What sorts of transaction are caught
The owner of a listed ACV is not prevented from making absolutely any disposal of their land; the only disposals which are subject to the ACV regime are:
- Disposals with vacant possession of the freehold.
- The grant of a lease for 25 years or more.
- The assignment of a lease whose original term was 25 years or more.
- A contract for any of the above.
The Localism Act 2011 excludes certain disposals even if they fall within one of the above categories e.g. gifts are excluded from the ACV regime, as are distributions by personal representatives.
Who can nominate something to be an ACV
A parish council in England (or community council in Wales) can nominate something to be an ACV, as can a voluntary or community body with a local connection.
Who can bid to purchase an ACV
Bids can be made by a parish council in England (or a community council in Wales), a charity with a local connection, a company limited by guarantee which has a local connection, or a community interest company with a local connection.
Reviews and appeals
As can be seen, the listing of something as an ACV limits the owner’s ability to dispose of it. Aggrieved owners have 28 days to request a review of the local authority’s decision. If they are unhappy with the outcome of the review, they can appeal to the First Tier Tribunal (General Regulatory Chamber) which will conduct a rehearing of the decision to list the property as an ACV.
Where a local authority refuses the request of a local group to register a piece of property as an ACV, there is no mechanism in the legislation for a review or appeal of that decision. It would appear that the only remedy is to seek judicial review of the decision.

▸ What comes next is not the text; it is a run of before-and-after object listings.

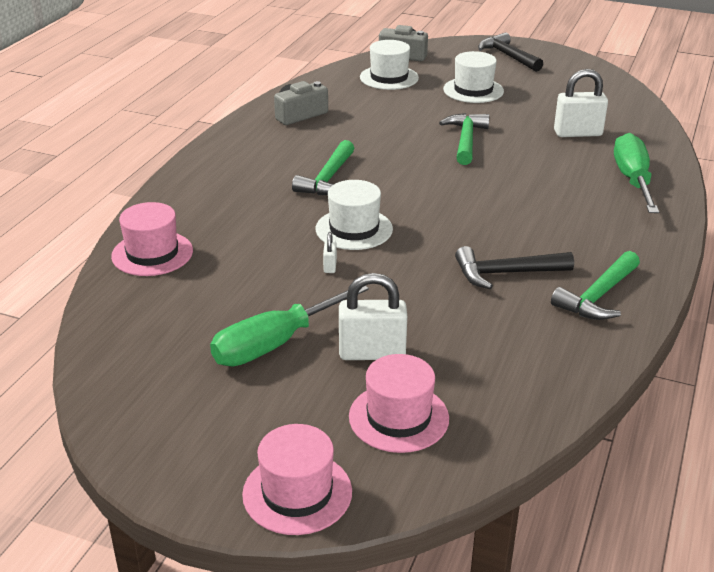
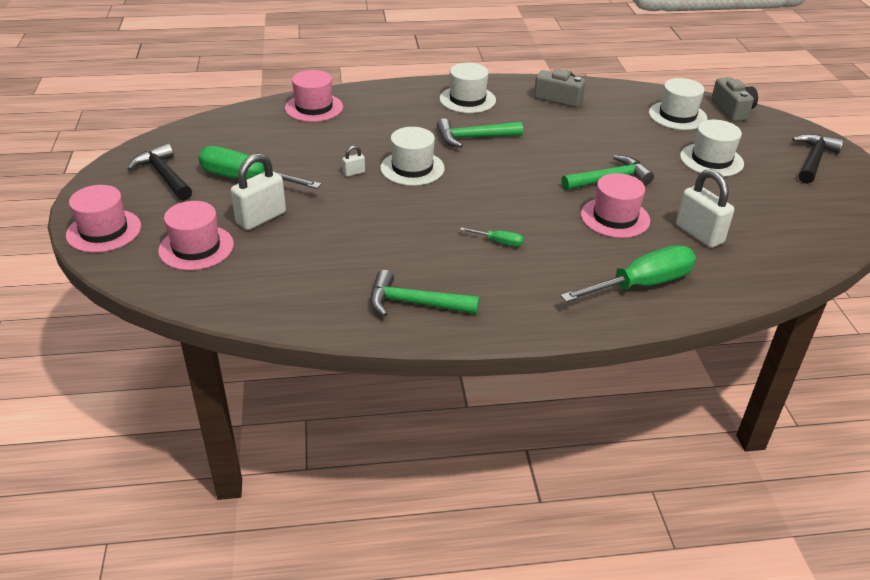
camera: 60 degrees right, 5 degrees up
(246, 159) = (467, 99): none -> white hat
(372, 353) = (261, 218): white padlock -> white padlock turned 75 degrees clockwise
(505, 273) = (410, 249): black hammer -> black hammer (163, 175)
(526, 223) = (499, 242): none -> green screwdriver
(527, 158) = (615, 217): none -> pink hat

Watch this space: changes ahead
The House of Commons Communities and Local Government Select Committee has made a number of recommendations for changes to the ACV regime, including:
- Extending the moratorium period from six months to nine months (intended to give a greater opportunity to more disadvantaged communities where organising a bid may take longer).

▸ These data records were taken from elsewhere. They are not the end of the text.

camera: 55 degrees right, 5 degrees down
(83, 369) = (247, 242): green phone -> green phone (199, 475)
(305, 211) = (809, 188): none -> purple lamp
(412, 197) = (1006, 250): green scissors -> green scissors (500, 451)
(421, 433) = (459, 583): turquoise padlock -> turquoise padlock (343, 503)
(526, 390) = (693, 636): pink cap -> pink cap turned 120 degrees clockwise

- Giving a right of appeal to local groups whose request for property to be listed as an ACV is refused.
- Making more funding available to assist local community groups with bids for ACVs.
The special case of pubs
Drinking establishments enjoy special protection under the law: if a drinking establishment is listed as an ACV, it cannot be demolished or have its use changed.
The Town and Country Planning (General Permitted Development) (Amendment) (England) Order 2015 (“the 2015 Order”) provides a blanket approval for certain works and changes of use for property. This blanket approval is known as the Permitted Development Rights regime. Drinking establishments which have been listed as an ACV are specifically excluded from the regime.
However even if a drinking establishment is not listed as an ACV, any developer is legally required under the 2015 Order (which came into force on 16 April 2015) to contact the local authority to find out whether the establishment has been nominated to be an ACV. The developer cannot carry out any works for 56 days following their contact with the local authority.
It was this latter procedure that the developers who bulldozed The Carlton Tavern failed to go through (under the predecessor to the 2015 Order: a statutory instrument which came into force on 6 April 2015 and was repealed by the 2015 Order 10 days later). Their mistake has proven extremely costly, with the developers being ordered to rebuild the demolished pub in its entirety.
The fast-changing nature of the law on ACVs makes it a tricky area to navigate and it looks like further change is not far in the future. But by keeping a careful eye on the latest legislative developments, property professionals can avoid falling foul of the rules and joining The Carlton Tavern as a well-publicised example of what happens when property developers get it wrong.